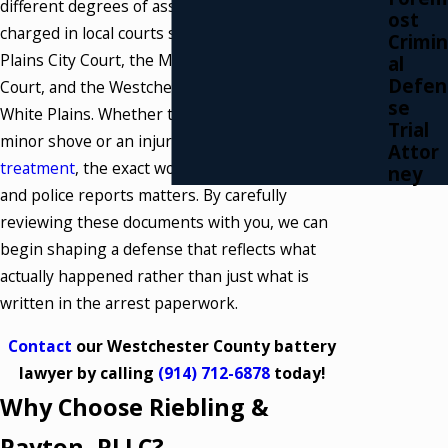
different degrees of assault that may be
ost
charged in local courts such as the White
Crimin
Plains City Court, the Mount Kisco Justice
al
Defen
Court, and the Westchester County Court in
se
White Plains. Whether the allegation involves a
Trial
minor shove or an injury that required
medical
Attor
treatment
, the exact wording in the complaint
ney
and police reports matters. By carefully
reviewing these documents with you, we can
begin shaping a defense that reflects what
actually happened rather than just what is
written in the arrest paperwork.
Contact
our Westchester County battery
lawyer by calling
(914) 712-6878
today!
Why Choose Riebling &
Payton, PLLC?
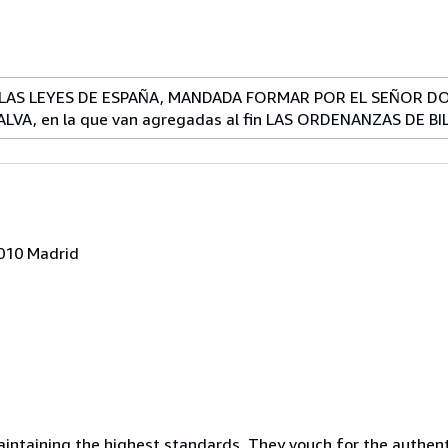
LAS LEYES DE ESPAÑA, MANDADA FORMAR POR EL SEÑOR DON
ALVA, en la que van agregadas al fin LAS ORDENANZAS DE B
8010 Madrid
ntaining the highest standards. They vouch for the authenti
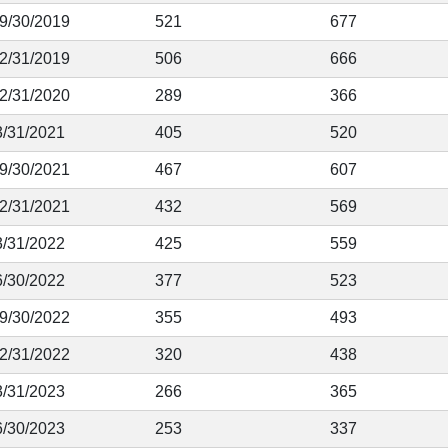
 9/30/2019
521
677
12/31/2019
506
666
12/31/2020
289
366
3/31/2021
405
520
 9/30/2021
467
607
12/31/2021
432
569
3/31/2022
425
559
6/30/2022
377
523
 9/30/2022
355
493
12/31/2022
320
438
3/31/2023
266
365
6/30/2023
253
337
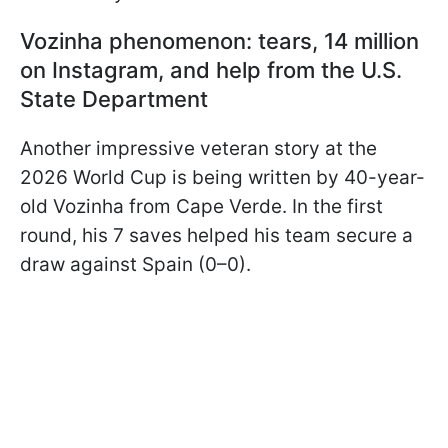
Vozinha phenomenon: tears, 14 million
on Instagram, and help from the U.S.
State Department
Another impressive veteran story at the
2026 World Cup is being written by 40-year-
old Vozinha from Cape Verde. In the first
round, his 7 saves helped his team secure a
draw against Spain (0–0).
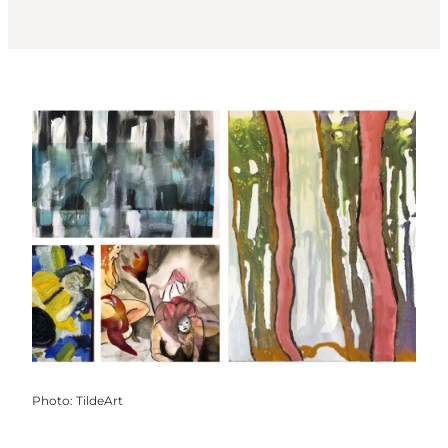
Photo
:
TildeArt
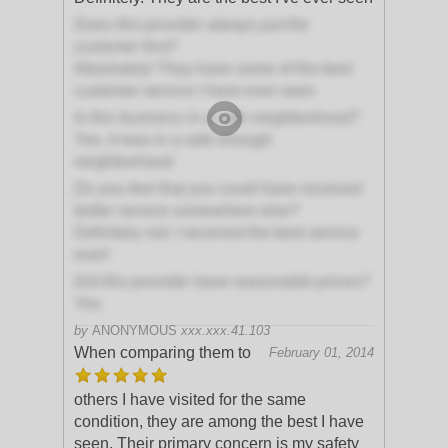
Does this provider always put the
customer first?
Absolutely! They have some of the best
customer service I have ever seen
Is this business in a safe neighborhood?
Yes, it was in a safe enough
neighborhood
Do you feel that you could have received
better service somewhere else?
Definitely not; I received the best service
ever!
Did this provider have reasonable prices?
Yes
by
ANONYMOUS
xxx.xxx.41.103
When comparing them to
February 01, 2014
others I have visited for the same
condition, they are among the best I have
seen. Their primary concern is my safety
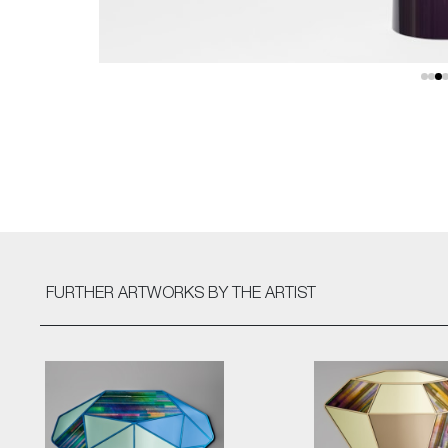
FURTHER ARTWORKS
BY THE ARTIST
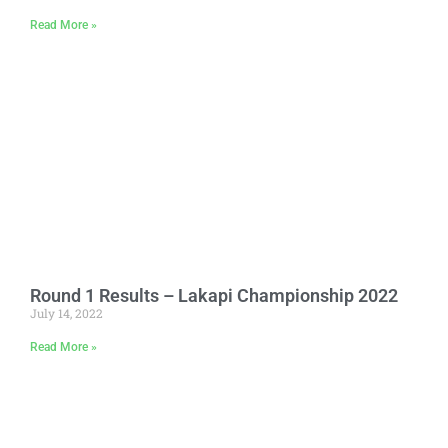
Read More »
Round 1 Results – Lakapi Championship 2022
July 14, 2022
Read More »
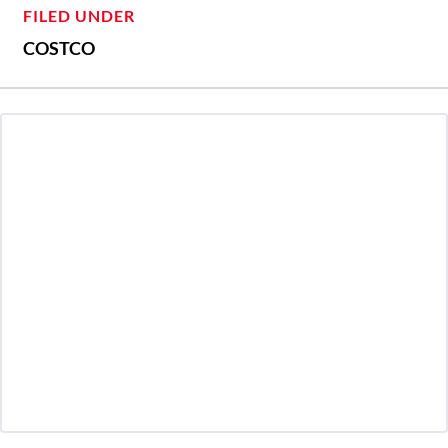
FILED UNDER
COSTCO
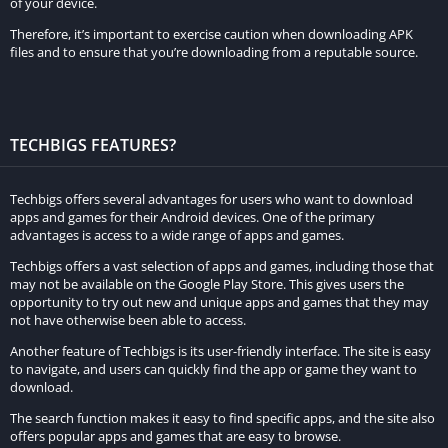
of your device.
Now that you have the required materials, it’s time to craft your
Therefore, it’s important to exercise caution when downloading APK
armor stand. Follow these steps:
files and to ensure that you’re downloading from a reputable source.
Open your crafting table, which can be done by right-clicking
on it.
Place the 6 sticks in two vertical columns on the left and right
TECHBIGS FEATURES?
sides of the crafting grid.
Put the smooth stone slab in the center of the crafting grid.
Techbigs offers several advantages for users who want to download
apps and games for their Android devices. One of the primary
Once the armor stand icon appears in the result box, simply
advantages is access to a wide range of apps and games.
click on it to collect your newly crafted armor stand.
Techbigs offers a vast selection of apps and games, including those that
may not be available on the Google Play Store. This gives users the
IV. Utilizing the Armor Stand
opportunity to try out new and unique apps and games that they may
not have otherwise been able to access.
Now that you have your armor stand, let’s explore its various
Another feature of Techbigs is its user-friendly interface. The site is easy
functionalities:
to navigate, and users can quickly find the app or game they want to
download.
Placing and Adjusting:
To place the armor stand, right-click
The search function makes it easy to find specific apps, and the site also
on the desired location. Once placed, you can adjust its
offers popular apps and games that are easy to browse.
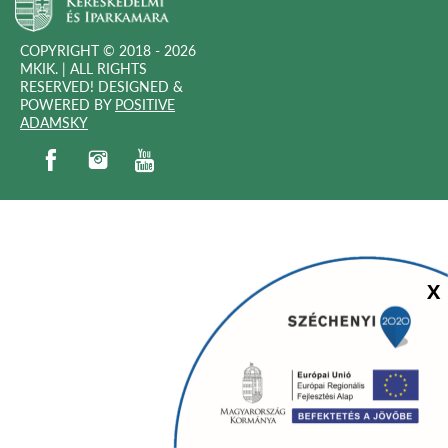
COPYRIGHT © 2018 - 2026
MKIK. |
ALL RIGHTS
RESERVED! DESIGNED &
POWERED BY
POSITIVE
(OPEN
ADAMSKY
IN
(open in new window)
(open in new window)
(open in new window)
(open in new window)
NEW
WINDOW)
Sz
X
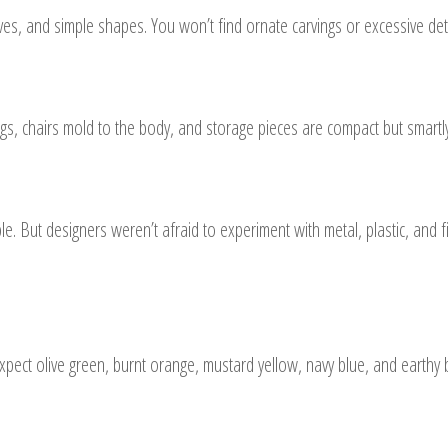
rves, and simple shapes. You won’t find ornate carvings or excessive det
egs, chairs mold to the body, and storage pieces are compact but smartl
ut designers weren’t afraid to experiment with metal, plastic, and fib
Expect olive green, burnt orange, mustard yellow, navy blue, and earth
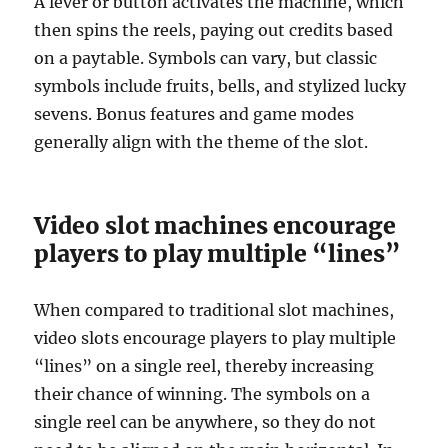
A lever or button activates the machine, which
then spins the reels, paying out credits based
on a paytable. Symbols can vary, but classic
symbols include fruits, bells, and stylized lucky
sevens. Bonus features and game modes
generally align with the theme of the slot.
Video slot machines encourage
players to play multiple “lines”
When compared to traditional slot machines,
video slots encourage players to play multiple
“lines” on a single reel, thereby increasing
their chance of winning. The symbols on a
single reel can be anywhere, so they do not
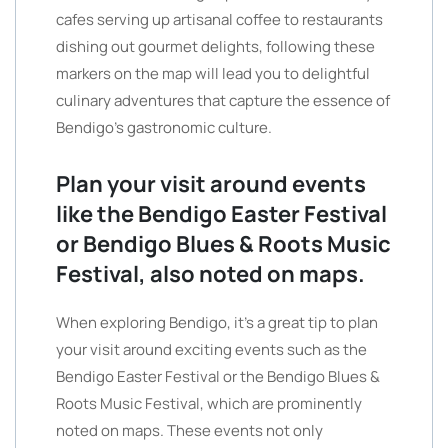
cafes serving up artisanal coffee to restaurants
dishing out gourmet delights, following these
markers on the map will lead you to delightful
culinary adventures that capture the essence of
Bendigo’s gastronomic culture.
Plan your visit around events
like the Bendigo Easter Festival
or Bendigo Blues & Roots Music
Festival, also noted on maps.
When exploring Bendigo, it’s a great tip to plan
your visit around exciting events such as the
Bendigo Easter Festival or the Bendigo Blues &
Roots Music Festival, which are prominently
noted on maps. These events not only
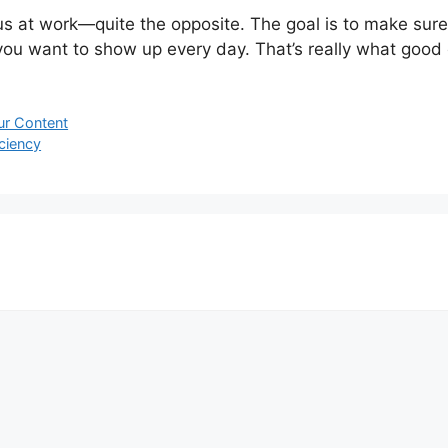
s at work—quite the opposite. The goal is to make sur
e you want to show up every day. That’s really what good 
ur Content
ciency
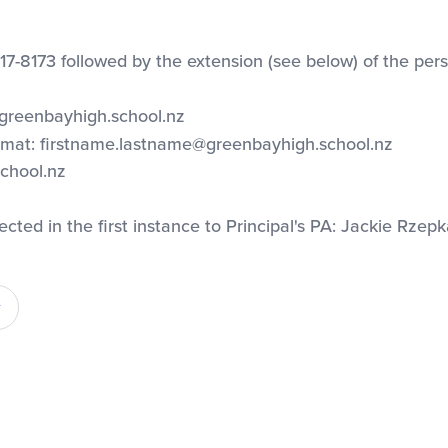
17-8173 followed by the extension (see below) of the pers
@greenbayhigh.school.nz
ormat:
firstname.lastname@greenbayhigh.school.nz
chool.nz
cted in the first instance to Principal's PA: Jackie Rzepk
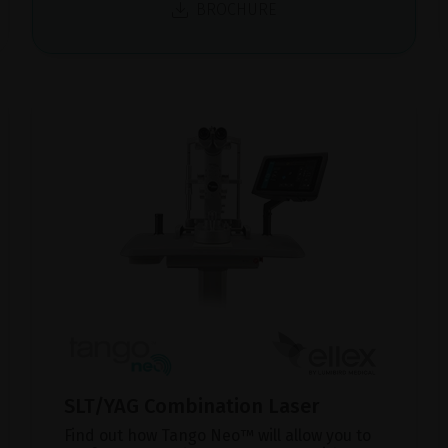
BROCHURE
SLT/YAG Combination Laser
Find out how Tango Neo™ will allow you to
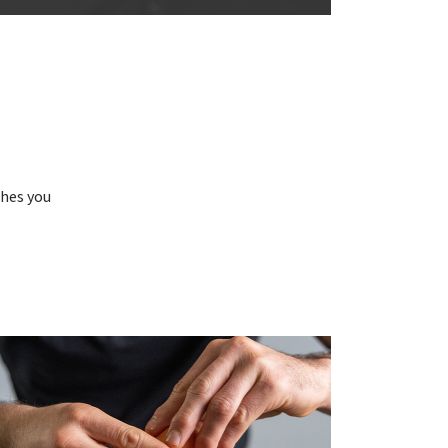
N
shes you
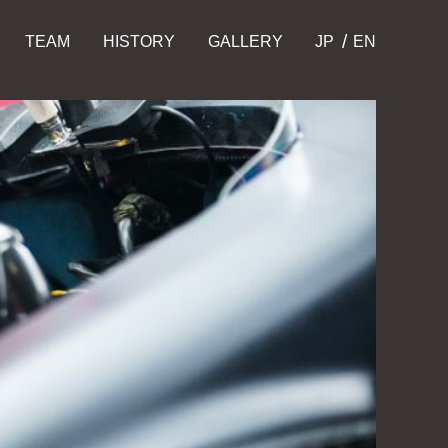
TEAM
HISTORY
GALLERY
JP
EN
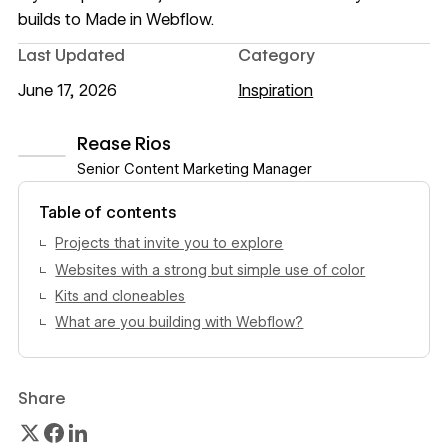
builds to
Made in Webflow
.
Last Updated
Category
June 17, 2026
Inspiration
Rease Rios
Senior Content Marketing Manager
View author profile
Table of contents
Projects that invite you to explore
Websites with a strong but simple use of color
Kits and cloneables
What are you building with Webflow?
Share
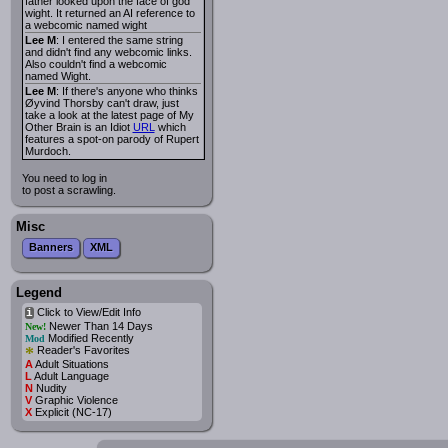
father looked upon the face of god
wight. It returned an AI reference to
a webcomic named wight
Lee M
: I entered the same string
and didn't find any webcomic links.
Also couldn't find a webcomic
named Wight.
Lee M
: If there's anyone who thinks
Øyvind Thorsby can't draw, just
take a look at the latest page of My
Other Brain is an Idiot
URL
which
features a spot-on parody of Rupert
Murdoch.
You need to log in
to post a scrawling.
Misc
Banners
XML
Legend
Click to View/Edit Info
i
Newer Than 14 Days
New!
Modified Recently
Mod
*
Reader's Favorites
A
Adult Situations
L
Adult Language
N
Nudity
V
Graphic Violence
X
Explicit (NC-17)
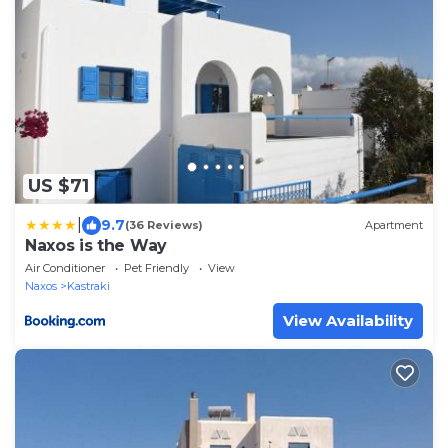
US $71
|
9.7
(36 Reviews)
Apartment
Naxos is the Way
Air Conditioner
Pet Friendly
View
Naxos
Kastraki
View Availability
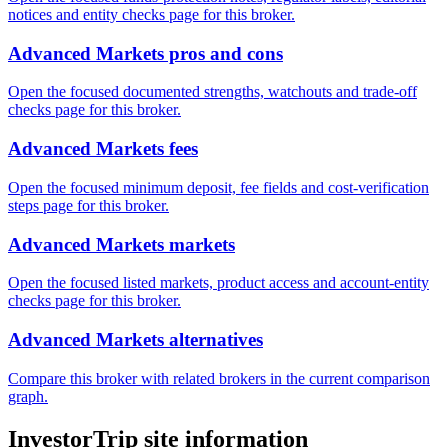
notices and entity checks page for this broker.
Advanced Markets pros and cons
Open the focused documented strengths, watchouts and trade-off
checks page for this broker.
Advanced Markets fees
Open the focused minimum deposit, fee fields and cost-verification
steps page for this broker.
Advanced Markets markets
Open the focused listed markets, product access and account-entity
checks page for this broker.
Advanced Markets alternatives
Compare this broker with related brokers in the current comparison
graph.
InvestorTrip site information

• TASK PROMPT
Rewrite all the text in the data with "Advanced Markets" swapped for "AM" everywhere it appears, keeping everything else the same. Leave out the pictures.

• RESPONSE BELOW
different degrees of assault that may be
ost
charged in local courts such as the White
Crimin
Plains City Court, the Mount Kisco Justice
al
Defen
Court, and the Westchester County Court in
se
White Plains. Whether the allegation involves a
Trial
minor shove or an injury that required
medical
Attor
treatment
, the exact wording in the complaint
ney
and police reports matters. By carefully
reviewing these documents with you, we can
begin shaping a defense that reflects what
actually happened rather than just what is
written in the arrest paperwork.
Contact
our Westchester County battery
lawyer by calling
(914) 712-6878
today!
Why Choose Riebling &
Payton, PLLC?
LAS LEYES DE ESPAÑA, MANDADA FORMAR POR EL SEÑOR DON
ALVA, en la que van agregadas al fin LAS ORDENANZAS DE B
8010 Madrid
ntaining the highest standards. They vouch for the authenti
 9/30/2019
521
677
12/31/2019
506
666
12/31/2020
289
366
3/31/2021
405
520
 9/30/2021
467
607
12/31/2021
432
569
3/31/2022
425
559
6/30/2022
377
523
 9/30/2022
355
493
12/31/2022
320
438
3/31/2023
266
365
6/30/2023
253
337
Vozinha phenomenon: tears, 14 million
on Instagram, and help from the U.S.
State Department
Another impressive veteran story at the
2026 World Cup is being written by 40-year-
old Vozinha from Cape Verde. In the first
round, his 7 saves helped his team secure a
draw against Spain (0–0).
Photo
:
TildeArt
Does this provider always put the
customer first?
Absolutely! They have some of the best
customer service I have ever seen
Is this business in a safe neighborhood?
Yes, it was in a safe enough
neighborhood
Do you feel that you could have received
better service somewhere else?
Definitely not; I received the best service
ever!
Did this provider have reasonable prices?
Yes
by
ANONYMOUS
xxx.xxx.41.103
When comparing them to
February 01, 2014
others I have visited for the same
condition, they are among the best I have
seen. Their primary concern is my safety
FURTHER ARTWORKS
BY THE ARTIST
Read More »
Round 1 Results – Lakapi Championship 2022
July 14, 2022
Read More »
FILED UNDER
COSTCO
of your device.
Now that you have the required materials, it’s time to craft your
Therefore, it’s important to exercise caution when downloading APK
armor stand. Follow these steps:
files and to ensure that you’re downloading from a reputable source.
Open your crafting table, which can be done by right-clicking
on it.
Place the 6 sticks in two vertical columns on the left and right
TECHBIGS FEATURES?
sides of the crafting grid.
Put the smooth stone slab in the center of the crafting grid.
Techbigs offers several advantages for users who want to download
apps and games for their Android devices. One of the primary
Once the armor stand icon appears in the result box, simply
advantages is access to a wide range of apps and games.
click on it to collect your newly crafted armor stand.
Techbigs offers a vast selection of apps and games, including those that
may not be available on the Google Play Store. This gives users the
IV. Utilizing the Armor Stand
opportunity to try out new and unique apps and games that they may
not have otherwise been able to access.
Now that you have your armor stand, let’s explore its various
Another feature of Techbigs is its user-friendly interface. The site is easy
functionalities:
to navigate, and users can quickly find the app or game they want to
download.
Placing and Adjusting:
To place the armor stand, right-click
The search function makes it easy to find specific apps, and the site also
on the desired location. Once placed, you can adjust its
offers popular apps and games that are easy to browse.
COPYRIGHT © 2018 - 2026
MKIK. |
ALL RIGHTS
RESERVED! DESIGNED &
POWERED BY
POSITIVE
(OPEN
ADAMSKY
IN
(open in new window)
(open in new window)
(open in new window)
(open in new window)
NEW
WINDOW)
Sz
X
rves, and simple shapes. You won’t find ornate carvings or excessive det
egs, chairs mold to the body, and storage pieces are compact but smartl
ut designers weren’t afraid to experiment with metal, plastic, and fib
Expect olive green, burnt orange, mustard yellow, navy blue, and earth
A lever or button activates the machine, which
then spins the reels, paying out credits based
on a paytable. Symbols can vary, but classic
symbols include fruits, bells, and stylized lucky
sevens. Bonus features and game modes
generally align with the theme of the slot.
Video slot machines encourage
players to play multiple “lines”
When compared to traditional slot machines,
video slots encourage players to play multiple
“lines” on a single reel, thereby increasing
their chance of winning. The symbols on a
single reel can be anywhere, so they do not
cafes serving up artisanal coffee to restaurants
dishing out gourmet delights, following these
markers on the map will lead you to delightful
culinary adventures that capture the essence of
Bendigo’s gastronomic culture.
Plan your visit around events
like the Bendigo Easter Festival
or Bendigo Blues & Roots Music
Festival, also noted on maps.
When exploring Bendigo, it’s a great tip to plan
your visit around exciting events such as the
Bendigo Easter Festival or the Bendigo Blues &
Roots Music Festival, which are prominently
noted on maps. These events not only
s at work—quite the opposite. The goal is to make sur
e you want to show up every day. That’s really what good 
ur Content
ciency
17-8173 followed by the extension (see below) of the pers
@greenbayhigh.school.nz
ormat:
firstname.lastname@greenbayhigh.school.nz
chool.nz
cted in the first instance to Principal's PA: Jackie Rzepk
BROCHURE
SLT/YAG Combination Laser
Find out how Tango Neo™ will allow you to
N
shes you
TEAM
HISTORY
GALLERY
JP
EN
builds to
Made in Webflow
.
Last Updated
Category
June 17, 2026
Inspiration
Rease Rios
Senior Content Marketing Manager
View author profile
Table of contents
Projects that invite you to explore
Websites with a strong but simple use of color
Kits and cloneables
What are you building with Webflow?
Share
father looked upon the face of god
wight. It returned an AI reference to
a webcomic named wight
Lee M
: I entered the same string
and didn't find any webcomic links.
Also couldn't find a webcomic
named Wight.
Lee M
: If there's anyone who thinks
Øyvind Thorsby can't draw, just
take a look at the latest page of My
Other Brain is an Idiot
URL
which
features a spot-on parody of Rupert
Murdoch.
You need to log in
to post a scrawling.
Misc
Banners
XML
Legend
Click to View/Edit Info
i
Newer Than 14 Days
New!
Modified Recently
Mod
*
Reader's Favorites
A
Adult Situations
L
Adult Language
N
Nudity
V
Graphic Violence
X
Explicit (NC-17)
US $71
|
9.7
(36 Reviews)
Apartment
Naxos is the Way
Air Conditioner
Pet Friendly
View
Naxos
Kastraki
View Availability
notices and entity checks page for this broker.
AM pros and cons
Open the focused documented strengths, watchouts and trade-off
checks page for this broker.
AM fees
Open the focused minimum deposit, fee fields and cost-verification
steps page for this broker.
AM markets
Open the focused listed markets, product access and account-entity
checks page for this broker.
AM alternatives
Compare this broker with related brokers in the current comparison
graph.
InvestorTrip site information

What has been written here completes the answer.